The percentage of venture capital investment going into healthcare between 2009 and 2014 has decreased, from 35.7% to 19.9%. And, perhaps more disturbingly, the percentage of investment devoted to early-stage firms has gone down from 62% to 45%, according to the February Health Affairs.
The information is included in a piece by Jonathan Fleming of the Network for Excellence in Health Innovation, along with readings from early-stage venture capitalist Bruce Booth of Atlas Ventures and Ian Hathaway and Robert E. Litan in the Brookings Institution's economics journal.
The final quarter of 2014 saw seemingly boom times for venture capital investment into biotechnology, but a deeper look at the numbers reveals some worrisome facts, according to Booth's analysis.
The amount of money going into biotech startups increased, but the number of startups decreased. “The same companies simply raised more money,” he writes. Fewer startups began in the fourth quarter than in any quarter in 2009 or 2010, despite a stronger overall economy and a seemingly healthier IPO and M&A market.
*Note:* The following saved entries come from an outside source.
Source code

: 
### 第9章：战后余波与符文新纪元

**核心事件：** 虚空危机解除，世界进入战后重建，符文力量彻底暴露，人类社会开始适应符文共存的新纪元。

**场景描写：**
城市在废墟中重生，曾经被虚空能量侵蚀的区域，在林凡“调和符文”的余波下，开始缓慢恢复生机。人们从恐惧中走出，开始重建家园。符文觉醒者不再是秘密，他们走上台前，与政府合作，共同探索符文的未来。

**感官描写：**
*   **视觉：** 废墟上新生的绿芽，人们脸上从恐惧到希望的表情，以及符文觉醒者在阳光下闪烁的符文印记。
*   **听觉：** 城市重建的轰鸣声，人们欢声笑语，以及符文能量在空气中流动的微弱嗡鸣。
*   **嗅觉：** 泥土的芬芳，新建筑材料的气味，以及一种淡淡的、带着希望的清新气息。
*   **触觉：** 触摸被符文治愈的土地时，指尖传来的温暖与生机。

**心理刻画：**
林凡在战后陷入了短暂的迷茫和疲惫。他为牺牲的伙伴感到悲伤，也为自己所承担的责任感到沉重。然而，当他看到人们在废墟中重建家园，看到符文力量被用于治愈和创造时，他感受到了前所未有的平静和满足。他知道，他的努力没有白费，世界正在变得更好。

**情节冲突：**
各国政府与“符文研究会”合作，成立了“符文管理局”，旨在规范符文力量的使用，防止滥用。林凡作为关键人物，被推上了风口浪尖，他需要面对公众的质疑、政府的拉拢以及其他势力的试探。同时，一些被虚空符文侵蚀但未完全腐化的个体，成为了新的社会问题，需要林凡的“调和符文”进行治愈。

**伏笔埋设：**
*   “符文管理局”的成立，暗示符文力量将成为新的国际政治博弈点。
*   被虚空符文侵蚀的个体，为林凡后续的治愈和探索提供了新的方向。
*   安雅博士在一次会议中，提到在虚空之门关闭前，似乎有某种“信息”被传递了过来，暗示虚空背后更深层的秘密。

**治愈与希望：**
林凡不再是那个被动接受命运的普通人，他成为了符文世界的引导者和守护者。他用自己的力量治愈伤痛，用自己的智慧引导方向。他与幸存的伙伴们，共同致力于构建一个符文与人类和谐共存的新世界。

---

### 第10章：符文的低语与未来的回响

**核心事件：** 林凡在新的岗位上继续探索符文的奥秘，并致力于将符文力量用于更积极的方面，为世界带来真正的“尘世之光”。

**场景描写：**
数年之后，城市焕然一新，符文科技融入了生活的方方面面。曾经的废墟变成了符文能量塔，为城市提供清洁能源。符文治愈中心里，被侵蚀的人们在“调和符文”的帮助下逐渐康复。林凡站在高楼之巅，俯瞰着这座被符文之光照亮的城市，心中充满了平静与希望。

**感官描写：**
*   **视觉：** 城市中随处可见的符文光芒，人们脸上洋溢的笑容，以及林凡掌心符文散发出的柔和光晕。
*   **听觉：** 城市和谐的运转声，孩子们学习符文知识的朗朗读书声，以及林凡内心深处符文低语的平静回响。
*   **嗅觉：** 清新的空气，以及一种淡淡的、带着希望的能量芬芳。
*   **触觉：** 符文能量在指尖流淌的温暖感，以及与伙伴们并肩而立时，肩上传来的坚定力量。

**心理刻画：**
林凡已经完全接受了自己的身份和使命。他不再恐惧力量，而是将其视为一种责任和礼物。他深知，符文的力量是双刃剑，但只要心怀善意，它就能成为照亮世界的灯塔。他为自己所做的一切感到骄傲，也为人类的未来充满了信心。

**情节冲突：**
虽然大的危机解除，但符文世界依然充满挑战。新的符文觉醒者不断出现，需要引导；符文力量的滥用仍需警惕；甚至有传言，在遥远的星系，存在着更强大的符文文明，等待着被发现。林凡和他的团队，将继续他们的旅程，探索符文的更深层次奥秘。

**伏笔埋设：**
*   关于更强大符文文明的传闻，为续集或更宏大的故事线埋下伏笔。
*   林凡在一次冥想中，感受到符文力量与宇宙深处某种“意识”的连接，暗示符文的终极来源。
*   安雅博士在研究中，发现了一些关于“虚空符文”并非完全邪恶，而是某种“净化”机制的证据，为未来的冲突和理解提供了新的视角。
That's a part of a long trend, argued Ian Hathaway and Robert E. Litan in a July 2014 paper for the Brookings Institution (PDF).
Life science startups formed per year peaked at over 3,000 during the late '90s, they point out, only to fall to 1,995 in 2011, the end of their study. That's a problem for the greater economy, they point out, as job and productivity growth tends to come from successful startups.
Booth, Hathaway and Litan are circumspect about the ultimate causes, but Fleming, using data from the National Venture Capital Association, thinks he has the answer: unfavorable government policy. Regulations are too onerous and reimbursement policy too unpredictable. To be more specific, the Food and Drug Administration's premarket review is too capricious and CMS' reimbursement policy too long, Fleming argues.
The reimbursement policy, he argues, is often driven by the demand for clinical trials to prove the actual economic value of reimbursing a given drug, diagnostic or device.